**Given records:**
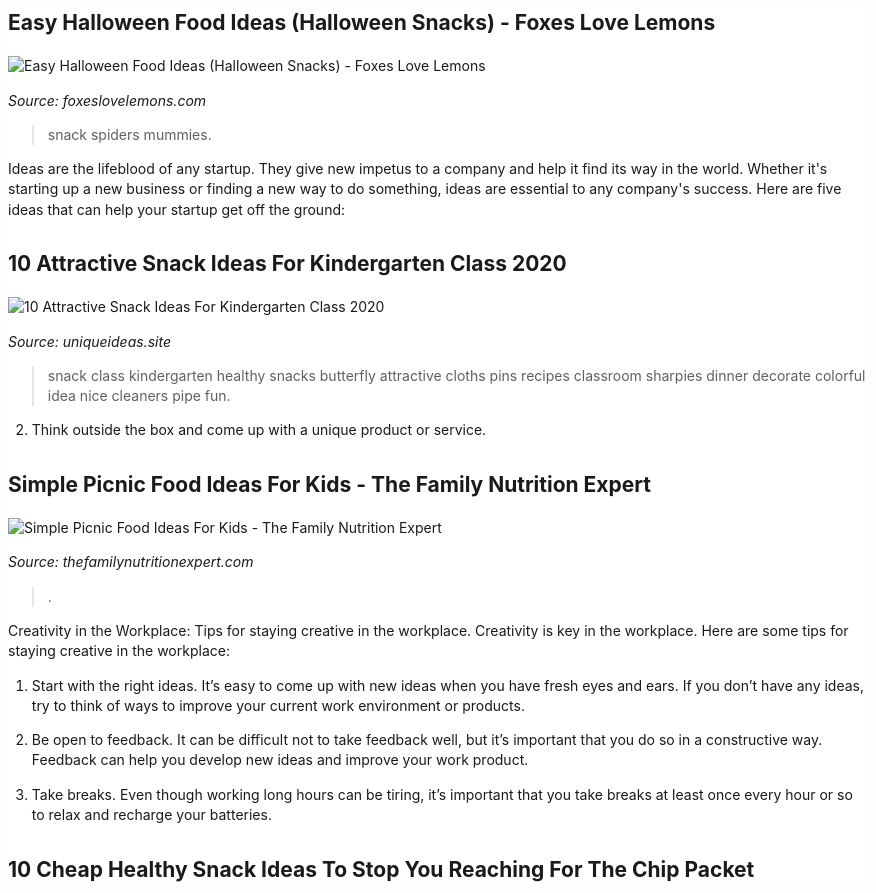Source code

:     
## Easy Halloween Food Ideas (Halloween Snacks) - Foxes Love Lemons

<img loading=lazy src="https://i2.wp.com/foxeslovelemons.com/wp-content/uploads/2017/10/Easy-Halloween-Party-Food-735x1101.jpg" onerror="this.onerror=null;this.src='https://tse2.mm.bing.net/th?id=OIP.VjPuEJoq0PYh-YspzX-qNgHaLG&amp;pid=15.1';" alt="Easy Halloween Food Ideas (Halloween Snacks) - Foxes Love Lemons">

_Source: foxeslovelemons.com_

>snack spiders mummies. 

	

Ideas are the lifeblood of any startup. They give new impetus to a company and help it find its way in the world. Whether it's starting up a new business or finding a new way to do something, ideas are essential to any company's success. Here are five ideas that can help your startup get off the ground: 

    
## 10 Attractive Snack Ideas For Kindergarten Class 2020

<img loading=lazy src="https://www.uniqueideas.site/wp-content/uploads/here-is-a-healthy-butterfly-snack-for-your-little-girls-class.jpg" onerror="this.onerror=null;this.src='https://tse3.mm.bing.net/th?id=OIP.6mT1ReVtjpwbyDtzvLa5EQHaJ6&amp;pid=15.1';" alt="10 Attractive Snack Ideas For Kindergarten Class 2020">

_Source: uniqueideas.site_

>snack class kindergarten healthy snacks butterfly attractive cloths pins recipes classroom sharpies dinner decorate colorful idea nice cleaners pipe fun. 

	

2. Think outside the box and come up with a unique product or service.

    
## Simple Picnic Food Ideas For Kids - The Family Nutrition Expert

<img loading=lazy src="http://thefamilynutritionexpert.com/wp-content/uploads/2016/08/picnic-888398_1280-750x1000.jpg" onerror="this.onerror=null;this.src='https://tse2.mm.bing.net/th?id=OIP.QkZBTT4R8jEVcm18YhudKgHaJ4&amp;pid=15.1';" alt="Simple Picnic Food Ideas For Kids - The Family Nutrition Expert">

_Source: thefamilynutritionexpert.com_

>. 

	

Creativity in the Workplace: Tips for staying creative in the workplace.
Creativity is key in the workplace. Here are some tips for staying creative in the workplace:
1. Start with the right ideas. It’s easy to come up with new ideas when you have fresh eyes and ears. If you don’t have any ideas, try to think of ways to improve your current work environment or products.

2. Be open to feedback. It can be difficult not to take feedback well, but it’s important that you do so in a constructive way. Feedback can help you develop new ideas and improve your work product.

3. Take breaks. Even though working long hours can be tiring, it’s important that you take breaks at least once every hour or so to relax and recharge your batteries.

    
## 10 Cheap Healthy Snack Ideas To Stop You Reaching For The Chip Packet
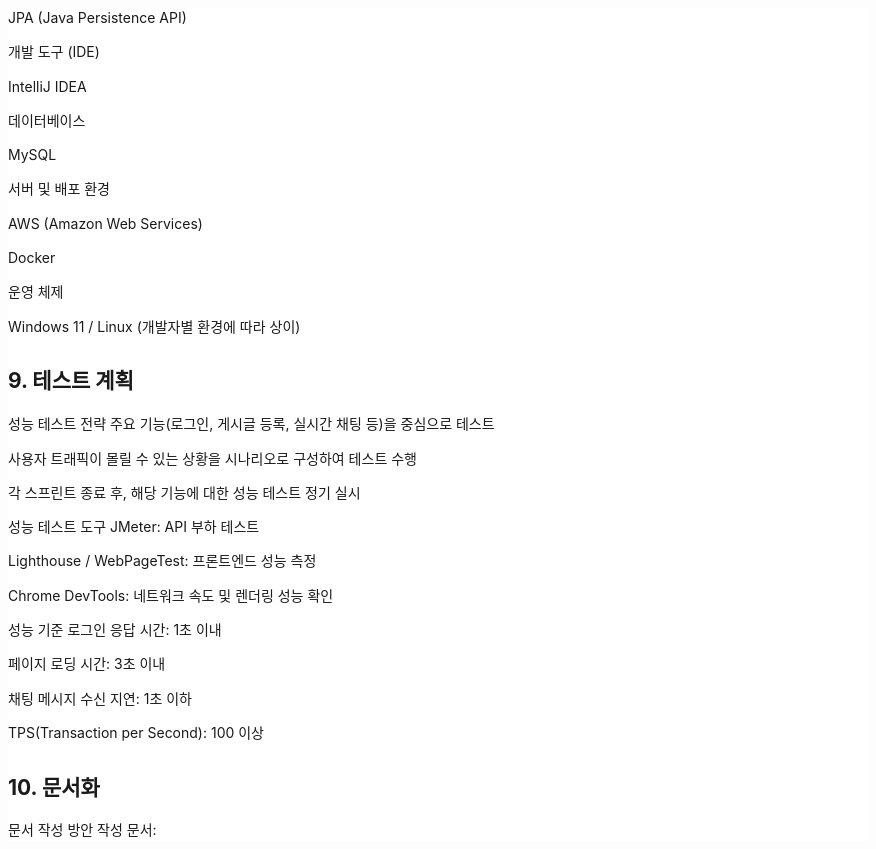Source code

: 
JPA (Java Persistence API)


개발 도구 (IDE)


IntelliJ IDEA


데이터베이스


MySQL


서버 및 배포 환경


AWS (Amazon Web Services)


Docker


운영 체제


Windows 11 / Linux (개발자별 환경에 따라 상이)



## 9. 테스트 계획
성능 테스트 전략
주요 기능(로그인, 게시글 등록, 실시간 채팅 등)을 중심으로 테스트


사용자 트래픽이 몰릴 수 있는 상황을 시나리오로 구성하여 테스트 수행


각 스프린트 종료 후, 해당 기능에 대한 성능 테스트 정기 실시


성능 테스트 도구
JMeter: API 부하 테스트


Lighthouse / WebPageTest: 프론트엔드 성능 측정


Chrome DevTools: 네트워크 속도 및 렌더링 성능 확인


성능 기준
로그인 응답 시간: 1초 이내


페이지 로딩 시간: 3초 이내


채팅 메시지 수신 지연: 1초 이하


TPS(Transaction per Second): 100 이상



## 10. 문서화
문서 작성 방안
작성 문서:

**To-do item:** Pictures are not part of the copy; transcribe the rest of the data verbatim.

**Task answer:**
Source code

:     
## Easy Halloween Food Ideas (Halloween Snacks) - Foxes Love Lemons

<img loading=lazy src="https://i2.wp.com/foxeslovelemons.com/wp-content/uploads/2017/10/Easy-Halloween-Party-Food-735x1101.jpg" onerror="this.onerror=null;this.src='https://tse2.mm.bing.net/th?id=OIP.VjPuEJoq0PYh-YspzX-qNgHaLG&amp;pid=15.1';" alt="Easy Halloween Food Ideas (Halloween Snacks) - Foxes Love Lemons">

_Source: foxeslovelemons.com_

>snack spiders mummies. 

	

Ideas are the lifeblood of any startup. They give new impetus to a company and help it find its way in the world. Whether it's starting up a new business or finding a new way to do something, ideas are essential to any company's success. Here are five ideas that can help your startup get off the ground: 

    
## 10 Attractive Snack Ideas For Kindergarten Class 2020

<img loading=lazy src="https://www.uniqueideas.site/wp-content/uploads/here-is-a-healthy-butterfly-snack-for-your-little-girls-class.jpg" onerror="this.onerror=null;this.src='https://tse3.mm.bing.net/th?id=OIP.6mT1ReVtjpwbyDtzvLa5EQHaJ6&amp;pid=15.1';" alt="10 Attractive Snack Ideas For Kindergarten Class 2020">

_Source: uniqueideas.site_

>snack class kindergarten healthy snacks butterfly attractive cloths pins recipes classroom sharpies dinner decorate colorful idea nice cleaners pipe fun. 

	

2. Think outside the box and come up with a unique product or service.

    
## Simple Picnic Food Ideas For Kids - The Family Nutrition Expert

<img loading=lazy src="http://thefamilynutritionexpert.com/wp-content/uploads/2016/08/picnic-888398_1280-750x1000.jpg" onerror="this.onerror=null;this.src='https://tse2.mm.bing.net/th?id=OIP.QkZBTT4R8jEVcm18YhudKgHaJ4&amp;pid=15.1';" alt="Simple Picnic Food Ideas For Kids - The Family Nutrition Expert">

_Source: thefamilynutritionexpert.com_

>. 

	

Creativity in the Workplace: Tips for staying creative in the workplace.
Creativity is key in the workplace. Here are some tips for staying creative in the workplace:
1. Start with the right ideas. It’s easy to come up with new ideas when you have fresh eyes and ears. If you don’t have any ideas, try to think of ways to improve your current work environment or products.

2. Be open to feedback. It can be difficult not to take feedback well, but it’s important that you do so in a constructive way. Feedback can help you develop new ideas and improve your work product.

3. Take breaks. Even though working long hours can be tiring, it’s important that you take breaks at least once every hour or so to relax and recharge your batteries.

    
## 10 Cheap Healthy Snack Ideas To Stop You Reaching For The Chip Packet
Source code

: 
JPA (Java Persistence API)


개발 도구 (IDE)


IntelliJ IDEA


데이터베이스


MySQL


서버 및 배포 환경


AWS (Amazon Web Services)


Docker


운영 체제


Windows 11 / Linux (개발자별 환경에 따라 상이)



## 9. 테스트 계획
성능 테스트 전략
주요 기능(로그인, 게시글 등록, 실시간 채팅 등)을 중심으로 테스트


사용자 트래픽이 몰릴 수 있는 상황을 시나리오로 구성하여 테스트 수행


각 스프린트 종료 후, 해당 기능에 대한 성능 테스트 정기 실시


성능 테스트 도구
JMeter: API 부하 테스트


Lighthouse / WebPageTest: 프론트엔드 성능 측정


Chrome DevTools: 네트워크 속도 및 렌더링 성능 확인


성능 기준
로그인 응답 시간: 1초 이내


페이지 로딩 시간: 3초 이내


채팅 메시지 수신 지연: 1초 이하


TPS(Transaction per Second): 100 이상



## 10. 문서화
문서 작성 방안
작성 문서:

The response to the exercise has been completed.